Novak Djokovic wurde in Australian das Visum entzogen.

Keystone

Für Novak Djokovic rückt die Stunde der Entscheidung näher. Mit einer einstweiligen Verfügung hat er die durch die australische Grenzbehörde angeordnete Ausweisung innerhalb von 24 Stunden nach seiner Einreise nach Australien am Mittwoch kurz vor Mitternacht, verhindert. Seither ist der Tennisspieler in einem Quarantänehotel und wartet auf den Prozess. Er soll nicht glaubhaft dargelegt haben, dass er sich aus medizinischen Gründen nicht gegen das Coronavirus hat impfen lassen können. Eine kürzlich erfolgte Infektion gilt in Australien nicht als Kontraindikation.

Seine Anwälte haben seit dem Visumsentzug in den Morgenstunden des 6. Januar Argumente gesammelt, um den Entscheid noch umzustossen. Ihre Strategie fusst auf drei Pfeilern: Erstens: Die Australian Technical Advisory Group of Immunisation (ATAGI) betrachte eine Infektion innerhalb der letzten sechs Monate als Kontraindikation. Zweitens: Djokovic habe alle geforderten Bescheinigungen vorweisen können. Drittens: Prozedurale Fairness. Bedeutet: Seine Anwälte wollen nachweisen können, dass es in der Einvernahme zu juristischen Formfehlern gekommen sein soll.

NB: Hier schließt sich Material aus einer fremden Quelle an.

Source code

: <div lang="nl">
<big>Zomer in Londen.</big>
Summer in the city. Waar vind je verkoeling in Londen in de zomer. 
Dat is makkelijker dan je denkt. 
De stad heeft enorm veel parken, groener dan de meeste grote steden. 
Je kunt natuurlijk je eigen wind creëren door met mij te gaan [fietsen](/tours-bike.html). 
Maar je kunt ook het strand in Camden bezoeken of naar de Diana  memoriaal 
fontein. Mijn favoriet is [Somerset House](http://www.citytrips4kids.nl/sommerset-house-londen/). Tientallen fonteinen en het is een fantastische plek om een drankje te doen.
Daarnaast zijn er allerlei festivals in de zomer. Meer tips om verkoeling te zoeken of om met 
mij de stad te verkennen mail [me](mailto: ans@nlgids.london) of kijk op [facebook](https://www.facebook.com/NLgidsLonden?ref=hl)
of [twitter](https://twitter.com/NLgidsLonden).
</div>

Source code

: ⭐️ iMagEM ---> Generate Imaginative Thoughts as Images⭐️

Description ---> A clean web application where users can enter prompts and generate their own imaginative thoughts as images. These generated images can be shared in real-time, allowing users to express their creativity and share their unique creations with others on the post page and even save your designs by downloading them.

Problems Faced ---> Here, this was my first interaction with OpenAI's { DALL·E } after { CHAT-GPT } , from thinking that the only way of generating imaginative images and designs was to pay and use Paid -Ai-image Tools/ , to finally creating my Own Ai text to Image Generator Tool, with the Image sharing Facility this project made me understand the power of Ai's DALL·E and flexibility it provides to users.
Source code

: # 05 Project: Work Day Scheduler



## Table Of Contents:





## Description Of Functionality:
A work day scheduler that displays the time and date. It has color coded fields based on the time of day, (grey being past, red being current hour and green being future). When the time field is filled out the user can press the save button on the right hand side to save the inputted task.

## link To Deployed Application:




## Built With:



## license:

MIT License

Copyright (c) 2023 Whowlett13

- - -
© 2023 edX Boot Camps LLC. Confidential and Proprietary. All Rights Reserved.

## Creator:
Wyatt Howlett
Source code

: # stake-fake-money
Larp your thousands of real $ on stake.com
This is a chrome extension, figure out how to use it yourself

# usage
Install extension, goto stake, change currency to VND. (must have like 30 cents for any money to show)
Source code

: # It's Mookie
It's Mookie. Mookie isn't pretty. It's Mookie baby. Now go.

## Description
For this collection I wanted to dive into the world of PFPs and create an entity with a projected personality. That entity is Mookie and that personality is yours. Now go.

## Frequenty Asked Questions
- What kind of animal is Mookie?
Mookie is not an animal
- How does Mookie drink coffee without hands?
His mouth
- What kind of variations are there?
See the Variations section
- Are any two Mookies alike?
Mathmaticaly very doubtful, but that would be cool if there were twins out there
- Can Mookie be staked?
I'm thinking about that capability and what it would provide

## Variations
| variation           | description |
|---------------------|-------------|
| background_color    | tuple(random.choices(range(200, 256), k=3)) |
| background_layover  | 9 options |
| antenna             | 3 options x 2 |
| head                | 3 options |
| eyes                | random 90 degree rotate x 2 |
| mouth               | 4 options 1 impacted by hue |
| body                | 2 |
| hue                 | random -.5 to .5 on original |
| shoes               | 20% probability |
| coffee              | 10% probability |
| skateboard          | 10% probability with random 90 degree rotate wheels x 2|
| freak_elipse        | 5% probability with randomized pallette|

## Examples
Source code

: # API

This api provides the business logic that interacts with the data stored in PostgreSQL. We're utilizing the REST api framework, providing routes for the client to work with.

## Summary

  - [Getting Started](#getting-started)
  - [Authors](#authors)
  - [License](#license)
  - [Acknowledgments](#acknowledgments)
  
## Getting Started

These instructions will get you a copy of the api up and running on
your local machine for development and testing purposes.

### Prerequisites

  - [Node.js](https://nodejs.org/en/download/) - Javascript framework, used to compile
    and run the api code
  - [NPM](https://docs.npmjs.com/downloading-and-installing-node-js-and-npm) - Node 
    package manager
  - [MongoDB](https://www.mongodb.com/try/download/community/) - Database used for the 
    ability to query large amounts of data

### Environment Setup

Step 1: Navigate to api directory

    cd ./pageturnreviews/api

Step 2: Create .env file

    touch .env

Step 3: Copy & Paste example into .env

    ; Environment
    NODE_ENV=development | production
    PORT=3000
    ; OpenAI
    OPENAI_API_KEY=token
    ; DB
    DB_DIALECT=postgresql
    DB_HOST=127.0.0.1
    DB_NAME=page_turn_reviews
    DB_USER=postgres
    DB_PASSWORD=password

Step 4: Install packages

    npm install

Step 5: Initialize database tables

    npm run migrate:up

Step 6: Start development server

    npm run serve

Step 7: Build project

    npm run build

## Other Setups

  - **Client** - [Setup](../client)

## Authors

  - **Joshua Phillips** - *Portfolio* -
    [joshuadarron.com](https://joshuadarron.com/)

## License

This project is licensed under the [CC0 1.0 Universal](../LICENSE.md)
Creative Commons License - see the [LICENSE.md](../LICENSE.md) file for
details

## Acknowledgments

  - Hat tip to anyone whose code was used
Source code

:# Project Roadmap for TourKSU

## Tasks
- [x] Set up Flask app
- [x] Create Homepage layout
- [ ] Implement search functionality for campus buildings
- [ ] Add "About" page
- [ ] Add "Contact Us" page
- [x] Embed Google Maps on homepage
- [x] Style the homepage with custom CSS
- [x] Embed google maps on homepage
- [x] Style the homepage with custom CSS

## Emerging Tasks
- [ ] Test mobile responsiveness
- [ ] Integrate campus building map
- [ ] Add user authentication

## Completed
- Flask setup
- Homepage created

Djokavic statt Djokovic im Antrag

Entworfen hat diese Strategie ein Team aus vier Anwälten der Kanzlei Svensson Barristers: Nikola Dragojlovic, Nick Wood, Jim Hartley und Paul Holdenson. Ihre Beweisführung haben sie in einem 35-seitigen Dokument niedergeschrieben. Die entscheidende Anhörung ist auf Montag, 10.00 Uhr Ortszeit angesetzt, findet virtuell statt und wird über einen Livestream jeder und jedem und überall auf der Welt zugänglich gemacht.

Paul Holdenson, Nikola Dragojlovic, Nick Wood und Jim Hartley (von links oben im Uhrzeigersinn) vertreten Novak Djokovic vor Gericht.

Paul Holdenson, Nikola Dragojlovic, Nick Wood und Jim Hartley (von links oben im Uhrzeigersinn) vertreten Novak Djokovic vor Gericht.

CH Media

Angestossen hat den juristischen Prozess aber nicht das Männerquartett, das Djokovic nun ermöglichen will, seinen Titel bei den Australian Open zu verteidigen, sondern zwei Frauen. Natalie Bannister und Penelope Ford von der Kanzlei Hall & Willcox. Sie erreichten mit einer einstweiligen Verfügung aufschiebende Wirkung gegen die Ausweisung und legten damit die Grundlage für den Prozess. Weshalb sie nach zwei Tagen durch ein Männerquartett ausgewechselt worden sind, ist nicht bekannt.

Witzige Randnotiz: Im Antrag auf einstweilige Verfügung wird der Name des Tennisspielers falsch geschrieben (Djokavic statt Djokovic).